Stargardt disease is the most common form of inherited juvenile macular degeneration. The progressive vision loss associated with Stargardt disease is caused by the death of photoreceptor cells in the central portion of the retina called the macula.
The retina is the delicate light-sensing tissue lining the back inside wall of the eye. Photoreceptor cells in the retina provide vision by conveying information from the visual field to the brain. The macula is responsible for sharp central vision — for tasks like reading, watching television, and looking at faces.
Decreased central vision is a hallmark of Stargardt disease. Side vision is usually preserved. Stargardt disease typically develops during childhood and adolescence. Also involved in Stargardt disease is a region beneath the macula called the retinal pigment epithelium.
Is it an inherited disease?
Stargardt disease is almost always inherited as an autosomal recessive trait. It is inherited when both parents, called carriers, have one gene for the disease paired with one normal gene. Each child has a 25 percent chance of inheriting the two copies of the Stargardt gene (one from each parent) needed to cause the disease. Carrier parents are unaffected because they have only one copy of the gene.

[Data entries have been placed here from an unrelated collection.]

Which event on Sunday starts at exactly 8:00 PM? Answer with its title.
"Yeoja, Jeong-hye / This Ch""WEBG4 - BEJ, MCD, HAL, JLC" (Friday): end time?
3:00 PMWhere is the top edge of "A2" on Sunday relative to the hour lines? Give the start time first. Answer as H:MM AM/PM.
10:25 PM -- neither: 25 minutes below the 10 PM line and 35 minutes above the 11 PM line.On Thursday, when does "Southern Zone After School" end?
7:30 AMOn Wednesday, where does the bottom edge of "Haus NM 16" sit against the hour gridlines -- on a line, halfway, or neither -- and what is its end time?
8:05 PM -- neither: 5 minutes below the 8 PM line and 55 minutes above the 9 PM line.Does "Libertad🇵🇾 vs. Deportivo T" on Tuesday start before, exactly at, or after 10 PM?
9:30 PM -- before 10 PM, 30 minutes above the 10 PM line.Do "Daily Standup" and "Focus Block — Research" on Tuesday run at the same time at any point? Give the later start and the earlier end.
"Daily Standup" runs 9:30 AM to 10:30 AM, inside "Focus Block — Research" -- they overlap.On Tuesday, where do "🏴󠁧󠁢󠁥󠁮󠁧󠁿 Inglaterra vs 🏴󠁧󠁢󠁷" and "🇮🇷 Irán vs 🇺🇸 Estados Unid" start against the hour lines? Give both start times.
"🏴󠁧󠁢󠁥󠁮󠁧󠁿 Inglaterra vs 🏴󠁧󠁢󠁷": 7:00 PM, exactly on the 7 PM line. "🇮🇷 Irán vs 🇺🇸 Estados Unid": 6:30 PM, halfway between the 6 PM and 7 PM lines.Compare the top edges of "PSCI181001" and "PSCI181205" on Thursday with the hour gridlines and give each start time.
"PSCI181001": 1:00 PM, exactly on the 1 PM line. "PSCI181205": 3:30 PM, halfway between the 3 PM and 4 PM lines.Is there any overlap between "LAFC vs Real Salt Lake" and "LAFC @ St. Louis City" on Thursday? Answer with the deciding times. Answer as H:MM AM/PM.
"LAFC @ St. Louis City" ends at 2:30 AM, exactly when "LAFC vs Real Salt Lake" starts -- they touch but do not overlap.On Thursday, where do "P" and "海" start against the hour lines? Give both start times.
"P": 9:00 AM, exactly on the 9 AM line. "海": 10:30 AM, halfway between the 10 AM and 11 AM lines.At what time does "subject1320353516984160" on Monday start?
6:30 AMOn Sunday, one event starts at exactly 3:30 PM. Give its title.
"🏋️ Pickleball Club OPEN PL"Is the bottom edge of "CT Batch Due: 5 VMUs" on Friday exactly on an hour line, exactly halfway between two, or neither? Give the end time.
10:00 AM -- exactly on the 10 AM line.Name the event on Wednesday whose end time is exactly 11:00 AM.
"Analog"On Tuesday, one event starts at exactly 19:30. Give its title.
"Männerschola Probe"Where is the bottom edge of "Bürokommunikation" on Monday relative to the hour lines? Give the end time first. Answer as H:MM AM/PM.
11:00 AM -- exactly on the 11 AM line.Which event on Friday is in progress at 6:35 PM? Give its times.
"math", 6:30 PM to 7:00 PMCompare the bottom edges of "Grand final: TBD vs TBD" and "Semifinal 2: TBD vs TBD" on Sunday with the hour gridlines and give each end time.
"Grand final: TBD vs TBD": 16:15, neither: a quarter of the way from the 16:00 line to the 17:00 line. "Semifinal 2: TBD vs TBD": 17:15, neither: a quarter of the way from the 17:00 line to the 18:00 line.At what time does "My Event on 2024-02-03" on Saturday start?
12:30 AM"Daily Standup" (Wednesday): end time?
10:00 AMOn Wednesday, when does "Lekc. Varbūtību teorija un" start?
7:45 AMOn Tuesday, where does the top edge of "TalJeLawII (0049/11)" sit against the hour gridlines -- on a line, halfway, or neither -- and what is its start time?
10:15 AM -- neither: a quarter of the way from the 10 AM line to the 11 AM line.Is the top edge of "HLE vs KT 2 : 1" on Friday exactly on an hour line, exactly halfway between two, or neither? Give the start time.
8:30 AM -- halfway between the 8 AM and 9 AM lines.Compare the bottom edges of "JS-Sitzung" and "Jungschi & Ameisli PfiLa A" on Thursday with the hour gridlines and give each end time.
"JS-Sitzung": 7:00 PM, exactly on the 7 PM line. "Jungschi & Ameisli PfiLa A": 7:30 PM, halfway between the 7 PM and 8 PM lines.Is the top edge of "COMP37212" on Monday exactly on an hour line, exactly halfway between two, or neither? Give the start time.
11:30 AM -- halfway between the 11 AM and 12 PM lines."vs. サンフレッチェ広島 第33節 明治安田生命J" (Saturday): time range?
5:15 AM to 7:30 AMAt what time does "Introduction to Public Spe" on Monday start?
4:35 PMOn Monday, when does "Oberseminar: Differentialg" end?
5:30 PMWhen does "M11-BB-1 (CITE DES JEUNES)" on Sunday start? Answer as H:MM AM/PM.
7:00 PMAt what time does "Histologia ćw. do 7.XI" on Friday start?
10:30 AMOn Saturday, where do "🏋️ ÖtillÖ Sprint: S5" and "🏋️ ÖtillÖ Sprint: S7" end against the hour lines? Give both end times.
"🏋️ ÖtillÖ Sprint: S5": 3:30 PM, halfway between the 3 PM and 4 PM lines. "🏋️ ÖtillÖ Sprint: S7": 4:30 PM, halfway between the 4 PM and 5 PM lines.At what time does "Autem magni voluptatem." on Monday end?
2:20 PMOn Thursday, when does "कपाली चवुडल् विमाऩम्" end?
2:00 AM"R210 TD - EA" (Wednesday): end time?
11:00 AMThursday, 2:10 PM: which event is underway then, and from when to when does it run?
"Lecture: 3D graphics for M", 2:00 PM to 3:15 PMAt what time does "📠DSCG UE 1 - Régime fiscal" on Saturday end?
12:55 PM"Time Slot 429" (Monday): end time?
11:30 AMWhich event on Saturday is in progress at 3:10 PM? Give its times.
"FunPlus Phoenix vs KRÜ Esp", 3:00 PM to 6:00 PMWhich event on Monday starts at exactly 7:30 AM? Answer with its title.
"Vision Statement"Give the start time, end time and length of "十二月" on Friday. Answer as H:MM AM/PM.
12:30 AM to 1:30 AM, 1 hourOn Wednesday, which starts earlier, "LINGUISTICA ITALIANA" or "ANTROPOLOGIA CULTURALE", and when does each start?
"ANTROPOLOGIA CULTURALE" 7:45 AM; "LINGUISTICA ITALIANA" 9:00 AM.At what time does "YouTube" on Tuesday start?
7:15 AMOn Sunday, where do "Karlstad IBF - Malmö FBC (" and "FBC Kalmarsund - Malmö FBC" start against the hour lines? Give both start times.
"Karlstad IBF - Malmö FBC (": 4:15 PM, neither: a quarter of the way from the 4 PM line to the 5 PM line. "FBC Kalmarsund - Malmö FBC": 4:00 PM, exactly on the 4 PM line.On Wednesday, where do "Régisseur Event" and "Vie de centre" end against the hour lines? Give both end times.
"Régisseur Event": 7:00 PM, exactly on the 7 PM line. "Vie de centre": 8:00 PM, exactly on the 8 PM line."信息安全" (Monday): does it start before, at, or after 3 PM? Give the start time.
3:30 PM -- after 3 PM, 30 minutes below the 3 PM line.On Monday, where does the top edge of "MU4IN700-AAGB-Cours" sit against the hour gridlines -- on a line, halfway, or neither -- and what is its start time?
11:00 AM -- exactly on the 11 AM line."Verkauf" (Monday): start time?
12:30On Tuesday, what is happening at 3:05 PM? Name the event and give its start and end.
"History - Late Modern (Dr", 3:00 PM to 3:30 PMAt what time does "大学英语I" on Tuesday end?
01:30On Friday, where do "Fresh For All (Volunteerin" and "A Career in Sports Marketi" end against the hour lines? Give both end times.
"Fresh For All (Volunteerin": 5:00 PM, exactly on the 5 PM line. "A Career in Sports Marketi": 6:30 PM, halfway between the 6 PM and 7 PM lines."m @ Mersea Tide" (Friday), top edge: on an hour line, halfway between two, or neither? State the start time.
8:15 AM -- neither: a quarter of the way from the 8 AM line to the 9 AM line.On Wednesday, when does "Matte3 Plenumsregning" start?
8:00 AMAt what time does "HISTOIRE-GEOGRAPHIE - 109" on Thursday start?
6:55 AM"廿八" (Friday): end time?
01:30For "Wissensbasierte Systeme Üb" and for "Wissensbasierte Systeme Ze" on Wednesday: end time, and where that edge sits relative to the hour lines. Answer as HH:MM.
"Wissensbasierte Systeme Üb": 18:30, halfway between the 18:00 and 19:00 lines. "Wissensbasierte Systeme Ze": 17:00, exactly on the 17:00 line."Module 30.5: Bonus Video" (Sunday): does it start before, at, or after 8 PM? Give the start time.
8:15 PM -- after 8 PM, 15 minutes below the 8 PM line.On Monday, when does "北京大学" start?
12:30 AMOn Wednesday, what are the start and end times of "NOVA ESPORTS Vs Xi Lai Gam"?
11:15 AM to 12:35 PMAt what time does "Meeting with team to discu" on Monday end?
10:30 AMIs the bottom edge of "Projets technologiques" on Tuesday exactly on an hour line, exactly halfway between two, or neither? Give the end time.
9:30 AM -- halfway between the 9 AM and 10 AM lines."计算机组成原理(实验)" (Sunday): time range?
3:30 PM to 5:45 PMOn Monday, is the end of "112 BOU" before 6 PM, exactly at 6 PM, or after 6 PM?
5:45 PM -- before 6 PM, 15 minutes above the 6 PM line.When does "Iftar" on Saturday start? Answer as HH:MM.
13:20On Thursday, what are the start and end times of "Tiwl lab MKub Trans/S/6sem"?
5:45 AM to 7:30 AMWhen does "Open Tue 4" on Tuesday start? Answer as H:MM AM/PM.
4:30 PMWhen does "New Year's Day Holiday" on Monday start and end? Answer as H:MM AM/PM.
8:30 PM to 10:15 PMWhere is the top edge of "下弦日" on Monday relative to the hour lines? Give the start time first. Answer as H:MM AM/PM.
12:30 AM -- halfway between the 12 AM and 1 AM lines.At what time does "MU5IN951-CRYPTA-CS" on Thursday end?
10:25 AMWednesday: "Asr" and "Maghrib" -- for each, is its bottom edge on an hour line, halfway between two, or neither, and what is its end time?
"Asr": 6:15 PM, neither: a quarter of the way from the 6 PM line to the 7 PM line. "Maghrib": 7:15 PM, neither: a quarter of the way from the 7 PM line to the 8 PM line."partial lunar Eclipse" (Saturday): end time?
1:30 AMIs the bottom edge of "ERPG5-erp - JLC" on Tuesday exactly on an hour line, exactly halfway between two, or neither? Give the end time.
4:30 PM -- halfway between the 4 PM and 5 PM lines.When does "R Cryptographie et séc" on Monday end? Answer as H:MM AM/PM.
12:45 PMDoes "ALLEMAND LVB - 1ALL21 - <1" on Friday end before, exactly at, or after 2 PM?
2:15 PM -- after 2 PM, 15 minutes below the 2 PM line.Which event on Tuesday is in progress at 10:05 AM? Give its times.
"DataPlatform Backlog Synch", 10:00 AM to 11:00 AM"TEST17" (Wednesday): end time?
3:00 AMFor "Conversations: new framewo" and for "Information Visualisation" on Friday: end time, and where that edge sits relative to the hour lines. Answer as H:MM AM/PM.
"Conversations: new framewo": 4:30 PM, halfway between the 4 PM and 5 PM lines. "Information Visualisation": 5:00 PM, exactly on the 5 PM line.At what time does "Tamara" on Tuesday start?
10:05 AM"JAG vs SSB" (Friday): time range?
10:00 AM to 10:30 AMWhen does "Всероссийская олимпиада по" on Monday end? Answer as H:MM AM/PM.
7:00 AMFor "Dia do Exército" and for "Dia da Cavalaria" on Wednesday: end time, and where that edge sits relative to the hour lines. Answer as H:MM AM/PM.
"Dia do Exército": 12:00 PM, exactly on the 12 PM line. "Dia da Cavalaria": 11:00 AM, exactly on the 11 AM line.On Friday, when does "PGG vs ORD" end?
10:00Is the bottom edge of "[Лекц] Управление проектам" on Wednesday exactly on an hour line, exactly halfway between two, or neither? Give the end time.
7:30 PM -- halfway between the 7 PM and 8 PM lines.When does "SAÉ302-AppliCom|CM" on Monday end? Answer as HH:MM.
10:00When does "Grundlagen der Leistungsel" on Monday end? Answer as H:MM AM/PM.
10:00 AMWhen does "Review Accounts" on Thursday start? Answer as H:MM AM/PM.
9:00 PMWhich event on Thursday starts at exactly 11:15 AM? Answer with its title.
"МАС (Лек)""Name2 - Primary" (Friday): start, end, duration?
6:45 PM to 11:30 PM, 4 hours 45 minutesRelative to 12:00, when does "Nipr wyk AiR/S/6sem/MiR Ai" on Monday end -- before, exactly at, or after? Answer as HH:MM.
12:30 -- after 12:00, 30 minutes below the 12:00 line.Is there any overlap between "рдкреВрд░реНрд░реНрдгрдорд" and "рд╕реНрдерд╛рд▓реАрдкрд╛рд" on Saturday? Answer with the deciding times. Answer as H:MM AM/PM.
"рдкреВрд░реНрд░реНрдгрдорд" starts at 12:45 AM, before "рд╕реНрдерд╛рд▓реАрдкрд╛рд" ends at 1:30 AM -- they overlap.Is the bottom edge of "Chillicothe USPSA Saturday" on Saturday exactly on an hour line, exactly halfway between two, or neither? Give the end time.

In 1997, Foundation-funded researchers found the gene for Stargardt disease, ABCA4, which normally causes the production of a protein involved in the visual cycle. Lipofuscin buildup appears to be related to a mutation in this gene, and the resulting production of a dysfunctional protein.
Genetic counselors are an excellent resource for discussing inheritability, family planning, career choices and other issues related to living with Stargardt disease.
How quickly does vision fade?
The progression of symptoms in Stargardt disease is variable. Visual acuity (the ability to distinguish details and shape) may decrease slowly at first, accelerate, and then level off.
A study of 95 people with Stargardt disease showed that once a visual acuity of 20/40 is reached, there is often rapid progression of additional vision loss until it reaches 20/200. (Normal vision is 20/20. A person with 20/40 vision sees at 20 feet what someone with normal vision sees at 40 feet.) By age 50, approximately 50 percent of people in the study had visual acuities of 20/200 or worse.
Eventually, almost everyone with Stargardt disease has a visual acuity in the range of 20/200 to 20/400. The vision loss is not correctable with prescription eyeglasses, contact lenses, or refractive surgery.
What treatment is available?
While there are currently no treatments for Stargardt disease, the Foundation is supporting several promising avenues of research, including gene, stem cell and drug therapies.
For the latest research advances for Stargardt disease treatments, refer to the Foundation publication Stargardt Disease: Research Advances
UV blocking sunglasses are generally recommended for outdoors. For people who already have significant vision loss, low vision aides are available.